▸ Stored data entries:
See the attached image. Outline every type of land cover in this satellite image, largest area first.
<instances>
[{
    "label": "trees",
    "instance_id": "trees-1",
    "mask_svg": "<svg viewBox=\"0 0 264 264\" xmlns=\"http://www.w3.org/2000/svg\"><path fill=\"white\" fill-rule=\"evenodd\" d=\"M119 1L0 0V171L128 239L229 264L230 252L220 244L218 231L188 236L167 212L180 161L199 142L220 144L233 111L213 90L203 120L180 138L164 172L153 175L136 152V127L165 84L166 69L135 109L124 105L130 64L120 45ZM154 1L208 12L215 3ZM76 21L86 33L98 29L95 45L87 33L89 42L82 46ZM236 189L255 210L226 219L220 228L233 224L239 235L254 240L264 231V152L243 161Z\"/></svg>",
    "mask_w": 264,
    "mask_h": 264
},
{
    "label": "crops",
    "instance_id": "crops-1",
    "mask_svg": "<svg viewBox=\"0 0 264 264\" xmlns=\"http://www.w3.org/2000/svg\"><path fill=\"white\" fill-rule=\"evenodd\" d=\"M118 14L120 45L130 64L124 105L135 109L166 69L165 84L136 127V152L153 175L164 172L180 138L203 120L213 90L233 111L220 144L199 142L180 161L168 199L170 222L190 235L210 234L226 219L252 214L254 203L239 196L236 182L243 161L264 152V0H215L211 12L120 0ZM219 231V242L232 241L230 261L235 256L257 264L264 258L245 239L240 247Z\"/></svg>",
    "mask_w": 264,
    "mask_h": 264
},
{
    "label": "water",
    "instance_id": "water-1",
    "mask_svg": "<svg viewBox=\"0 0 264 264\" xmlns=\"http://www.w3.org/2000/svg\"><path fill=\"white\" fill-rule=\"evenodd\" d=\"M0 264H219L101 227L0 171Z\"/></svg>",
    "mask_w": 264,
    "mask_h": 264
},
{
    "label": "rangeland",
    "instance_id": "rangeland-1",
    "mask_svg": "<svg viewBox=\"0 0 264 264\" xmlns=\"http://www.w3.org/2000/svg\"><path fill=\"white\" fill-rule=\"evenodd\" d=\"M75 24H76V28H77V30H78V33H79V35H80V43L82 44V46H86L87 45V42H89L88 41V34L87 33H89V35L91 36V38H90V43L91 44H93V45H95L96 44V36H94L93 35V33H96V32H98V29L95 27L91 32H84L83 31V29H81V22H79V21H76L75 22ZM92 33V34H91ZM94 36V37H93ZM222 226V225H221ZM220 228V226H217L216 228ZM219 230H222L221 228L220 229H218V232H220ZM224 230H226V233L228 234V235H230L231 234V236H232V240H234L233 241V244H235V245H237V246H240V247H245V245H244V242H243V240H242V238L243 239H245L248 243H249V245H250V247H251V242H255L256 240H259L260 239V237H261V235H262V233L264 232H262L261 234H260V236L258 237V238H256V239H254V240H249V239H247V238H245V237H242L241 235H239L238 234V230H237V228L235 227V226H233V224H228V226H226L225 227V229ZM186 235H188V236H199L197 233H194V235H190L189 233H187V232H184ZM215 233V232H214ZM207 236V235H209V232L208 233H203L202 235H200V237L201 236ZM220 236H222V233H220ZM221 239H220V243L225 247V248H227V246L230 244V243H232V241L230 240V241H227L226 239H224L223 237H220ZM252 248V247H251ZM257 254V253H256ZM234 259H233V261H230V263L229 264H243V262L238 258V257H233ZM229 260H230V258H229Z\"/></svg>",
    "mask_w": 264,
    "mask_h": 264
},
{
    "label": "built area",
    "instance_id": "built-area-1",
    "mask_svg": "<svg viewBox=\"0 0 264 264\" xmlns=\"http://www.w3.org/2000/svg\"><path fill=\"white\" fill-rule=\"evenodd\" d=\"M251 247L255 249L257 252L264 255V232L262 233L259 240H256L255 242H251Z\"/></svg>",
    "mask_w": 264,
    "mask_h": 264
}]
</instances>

▸ INSTRUCTIONS FOR THE TASK: Using the data above, print every record exactly as shown.

▸ SOLUTION FOR THIS PROBLEM:
See the attached image. Outline every type of land cover in this satellite image, largest area first.
<instances>
[{
    "label": "trees",
    "instance_id": "trees-1",
    "mask_svg": "<svg viewBox=\"0 0 264 264\" xmlns=\"http://www.w3.org/2000/svg\"><path fill=\"white\" fill-rule=\"evenodd\" d=\"M119 1L0 0V171L128 239L229 264L230 252L220 244L218 231L188 236L167 212L180 161L199 142L220 144L233 111L213 90L203 120L180 138L164 172L153 175L136 152V127L165 84L166 69L135 109L124 105L130 64L120 45ZM154 1L208 12L215 3ZM76 21L86 33L98 29L95 45L87 33L89 42L82 46ZM236 189L255 210L226 219L220 228L233 224L239 235L254 240L264 231V152L243 161Z\"/></svg>",
    "mask_w": 264,
    "mask_h": 264
},
{
    "label": "crops",
    "instance_id": "crops-1",
    "mask_svg": "<svg viewBox=\"0 0 264 264\" xmlns=\"http://www.w3.org/2000/svg\"><path fill=\"white\" fill-rule=\"evenodd\" d=\"M118 14L120 45L130 64L124 105L135 109L166 69L165 84L136 127V152L153 175L164 172L180 138L203 120L213 90L233 111L220 144L199 142L180 161L168 199L170 222L190 235L210 234L226 219L252 214L254 203L239 196L236 182L243 161L264 152V0H215L211 12L120 0ZM219 231V242L232 241L230 261L235 256L257 264L264 258L245 239L240 247Z\"/></svg>",
    "mask_w": 264,
    "mask_h": 264
},
{
    "label": "water",
    "instance_id": "water-1",
    "mask_svg": "<svg viewBox=\"0 0 264 264\" xmlns=\"http://www.w3.org/2000/svg\"><path fill=\"white\" fill-rule=\"evenodd\" d=\"M0 264H219L101 227L0 171Z\"/></svg>",
    "mask_w": 264,
    "mask_h": 264
},
{
    "label": "rangeland",
    "instance_id": "rangeland-1",
    "mask_svg": "<svg viewBox=\"0 0 264 264\" xmlns=\"http://www.w3.org/2000/svg\"><path fill=\"white\" fill-rule=\"evenodd\" d=\"M75 24H76V28H77V30H78V33H79V35H80V43L82 44V46H86L87 45V42H89L88 41V34L87 33H89V35L91 36V38H90V43L91 44H93V45H95L96 44V36H94L93 35V33H96V32H98V29L95 27L91 32H84L83 31V29H81V22H79V21H76L75 22ZM92 33V34H91ZM94 36V37H93ZM222 226V225H221ZM220 228V226H217L216 228ZM219 230H222L221 228L220 229H218V232H220ZM224 230H226V233L228 234V235H230L231 234V236H232V240H234L233 241V244H235V245H237V246H240V247H245V245H244V242H243V240H242V238L243 239H245L248 243H249V245H250V247H251V242H255L256 240H259L260 239V237H261V235H262V233L264 232H262L261 234H260V236L258 237V238H256V239H254V240H249V239H247V238H245V237H242L241 235H239L238 234V230H237V228L235 227V226H233V224H228V226H226L225 227V229ZM186 235H188V236H199L197 233H194V235H190L189 233H187V232H184ZM215 233V232H214ZM207 236V235H209V232L208 233H203L202 235H200V237L201 236ZM220 236H222V233H220ZM221 239H220V243L225 247V248H227V246L230 244V243H232V241L230 240V241H227L226 239H224L223 237H220ZM252 248V247H251ZM257 254V253H256ZM234 259H233V261H230V263L229 264H243V262L238 258V257H233ZM229 260H230V258H229Z\"/></svg>",
    "mask_w": 264,
    "mask_h": 264
},
{
    "label": "built area",
    "instance_id": "built-area-1",
    "mask_svg": "<svg viewBox=\"0 0 264 264\" xmlns=\"http://www.w3.org/2000/svg\"><path fill=\"white\" fill-rule=\"evenodd\" d=\"M251 247L255 249L257 252L264 255V232L262 233L259 240H256L255 242H251Z\"/></svg>",
    "mask_w": 264,
    "mask_h": 264
}]
</instances>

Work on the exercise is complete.